* _What to work on_
Should any entry hold a picture, omit that picture and copy the rest of the entry exactly.

* _Study material_
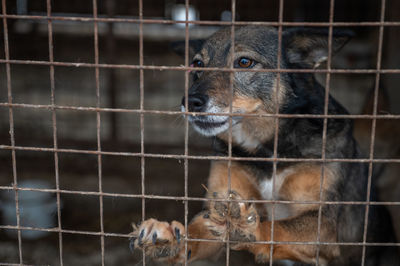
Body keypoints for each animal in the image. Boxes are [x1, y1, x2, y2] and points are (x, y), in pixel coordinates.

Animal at [129, 26, 396, 264]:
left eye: (244, 62)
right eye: (197, 65)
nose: (190, 101)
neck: (265, 149)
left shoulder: (325, 223)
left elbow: (277, 227)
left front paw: (246, 228)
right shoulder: (217, 206)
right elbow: (197, 233)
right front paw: (169, 238)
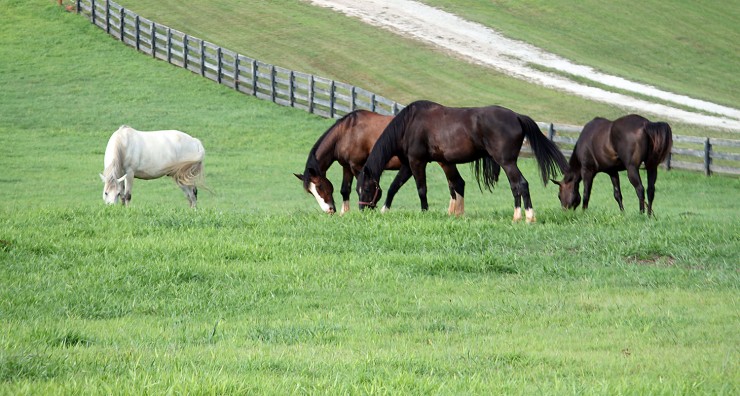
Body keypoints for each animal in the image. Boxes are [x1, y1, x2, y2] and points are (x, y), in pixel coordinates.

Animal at [296, 110, 456, 215]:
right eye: (311, 192)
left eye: (319, 187)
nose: (329, 210)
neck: (347, 133)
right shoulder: (346, 166)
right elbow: (344, 190)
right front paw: (345, 213)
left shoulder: (357, 166)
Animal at [356, 100, 568, 223]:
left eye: (366, 188)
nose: (362, 209)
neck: (409, 124)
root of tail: (516, 116)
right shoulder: (408, 165)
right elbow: (394, 187)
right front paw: (385, 209)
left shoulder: (417, 162)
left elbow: (421, 189)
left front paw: (425, 212)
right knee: (515, 186)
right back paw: (517, 216)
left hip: (507, 162)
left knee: (521, 184)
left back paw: (528, 217)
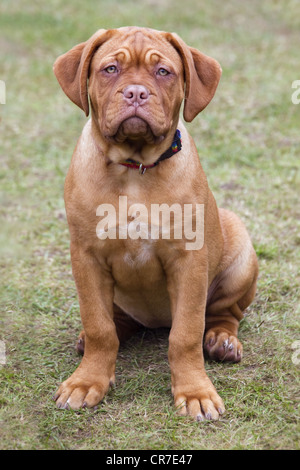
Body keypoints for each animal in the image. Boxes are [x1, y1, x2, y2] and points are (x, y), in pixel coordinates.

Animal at [52, 26, 258, 422]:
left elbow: (186, 334)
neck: (134, 170)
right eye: (110, 69)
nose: (136, 93)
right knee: (114, 322)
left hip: (240, 252)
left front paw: (195, 391)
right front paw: (88, 381)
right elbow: (99, 327)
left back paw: (222, 340)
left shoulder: (188, 260)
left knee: (223, 314)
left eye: (163, 72)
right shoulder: (86, 256)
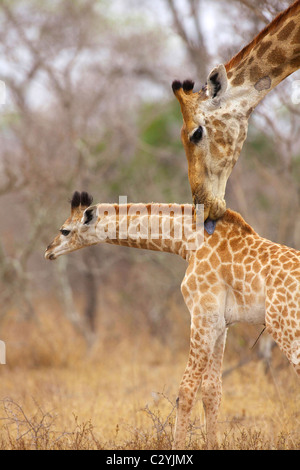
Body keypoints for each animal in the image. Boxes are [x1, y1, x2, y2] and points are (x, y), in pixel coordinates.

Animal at [45, 193, 300, 450]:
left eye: (64, 230)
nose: (49, 250)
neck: (189, 242)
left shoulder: (202, 314)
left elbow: (186, 390)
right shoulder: (220, 323)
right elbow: (212, 390)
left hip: (285, 326)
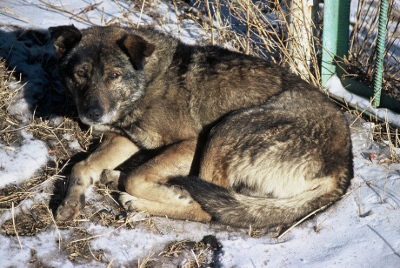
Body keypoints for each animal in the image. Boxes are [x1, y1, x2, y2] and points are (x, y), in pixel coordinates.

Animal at [49, 25, 354, 229]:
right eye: (81, 74)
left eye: (114, 75)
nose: (93, 114)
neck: (148, 82)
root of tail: (341, 173)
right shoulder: (126, 139)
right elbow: (83, 166)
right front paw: (69, 203)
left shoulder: (191, 143)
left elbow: (137, 178)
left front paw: (172, 193)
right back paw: (116, 178)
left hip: (225, 130)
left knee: (207, 209)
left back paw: (150, 197)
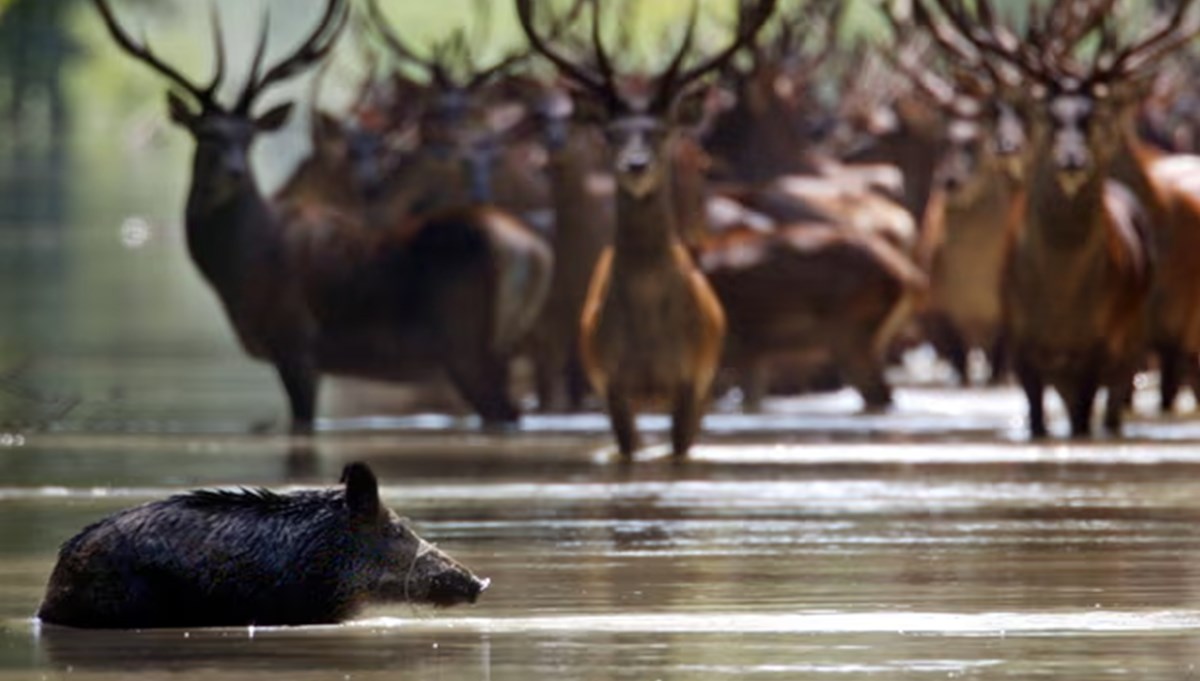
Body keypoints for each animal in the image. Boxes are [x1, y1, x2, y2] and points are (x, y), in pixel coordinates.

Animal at [97, 0, 549, 431]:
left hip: (467, 345)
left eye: (248, 136)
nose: (233, 172)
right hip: (504, 344)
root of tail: (533, 252)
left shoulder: (297, 343)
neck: (246, 269)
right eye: (206, 134)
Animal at [931, 0, 1195, 436]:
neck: (1060, 305)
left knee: (1121, 403)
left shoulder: (1097, 348)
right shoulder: (1020, 347)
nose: (1072, 159)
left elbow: (1085, 418)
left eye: (1096, 116)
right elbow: (1036, 419)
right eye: (1046, 115)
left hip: (1139, 337)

* _Final answer_
Body keypoints for each animal in the image. Boxes are [x1, y1, x2, y2] and points are (x, y), in pixel coordinates.

Animal at [129, 26, 396, 264]:
left eye: (244, 62)
right eye: (197, 65)
nose: (190, 101)
neck: (265, 149)
left shoulder: (325, 223)
left elbow: (277, 227)
left front paw: (246, 228)
right shoulder: (217, 206)
right elbow: (197, 233)
right front paw: (169, 238)
Body keypoints for each animal in the image. Boxes are [x1, y1, x2, y2] and points are (x, y), in pixel coordinates.

Animal at [296, 110, 456, 215]:
right eye: (311, 192)
left eye: (319, 187)
nose: (329, 210)
neck: (347, 133)
right shoulder: (346, 166)
right elbow: (344, 190)
right front paw: (345, 213)
left shoulder: (357, 166)
Animal at [356, 100, 568, 223]:
left eye: (366, 188)
nose: (362, 209)
neck: (409, 124)
root of tail: (516, 116)
right shoulder: (408, 165)
right elbow: (394, 187)
right front paw: (385, 209)
left shoulder: (417, 162)
left elbow: (421, 189)
left front paw: (425, 212)
right knee: (515, 186)
right back paw: (517, 216)
left hip: (507, 162)
left knee: (521, 184)
left back paw: (528, 217)
Body keypoints for each animal in the image. Boxes are [x1, y1, x2, y2] and points are (x, y), in pixel coordinates.

Animal at [52, 26, 258, 422]:
left elbow: (186, 334)
neck: (134, 170)
right eye: (110, 69)
nose: (136, 93)
right knee: (114, 322)
left hip: (240, 252)
left front paw: (195, 391)
right front paw: (88, 381)
right elbow: (99, 327)
left back paw: (222, 340)
left shoulder: (188, 260)
left knee: (223, 314)
left eye: (163, 72)
right shoulder: (86, 256)
Body keypoints for each animal in the image. Boxes are [x1, y1, x2, y2] and points are (x, y), in pixel coordinates.

Animal at [45, 193, 300, 450]:
left eye: (64, 230)
nose: (49, 250)
neck: (189, 242)
left shoulder: (202, 314)
left elbow: (186, 390)
right shoulder: (220, 323)
right elbow: (212, 390)
left hip: (285, 326)
Body keypoints for each animal in the image. Boxes are [x1, y1, x2, y2] and points are (x, y), in pixel coordinates.

Animal at [49, 25, 354, 229]:
right eye: (81, 74)
left eye: (114, 75)
nose: (93, 114)
neck: (148, 82)
root of tail: (341, 173)
right shoulder: (126, 139)
right elbow: (83, 166)
right front paw: (69, 203)
left shoulder: (191, 143)
left elbow: (137, 178)
left front paw: (172, 193)
right back paw: (116, 178)
left hip: (225, 130)
left knee: (207, 209)
left back paw: (150, 197)
Body keypoints for each animal in the image. Boxes are [x1, y1, x2, y2] and points are (x, y), in pixel coordinates.

Animal at [97, 0, 549, 431]:
left hip: (467, 345)
left eye: (248, 136)
nose: (233, 172)
right hip: (504, 344)
root of tail: (533, 252)
left shoulder: (297, 343)
neck: (246, 269)
right eye: (206, 134)
Animal at [931, 0, 1195, 436]:
neck: (1060, 305)
left knee: (1121, 403)
left shoulder: (1097, 348)
right shoulder: (1020, 347)
nose: (1072, 159)
left elbow: (1085, 418)
left eye: (1096, 116)
right elbow: (1036, 419)
right eye: (1046, 115)
left hip: (1139, 337)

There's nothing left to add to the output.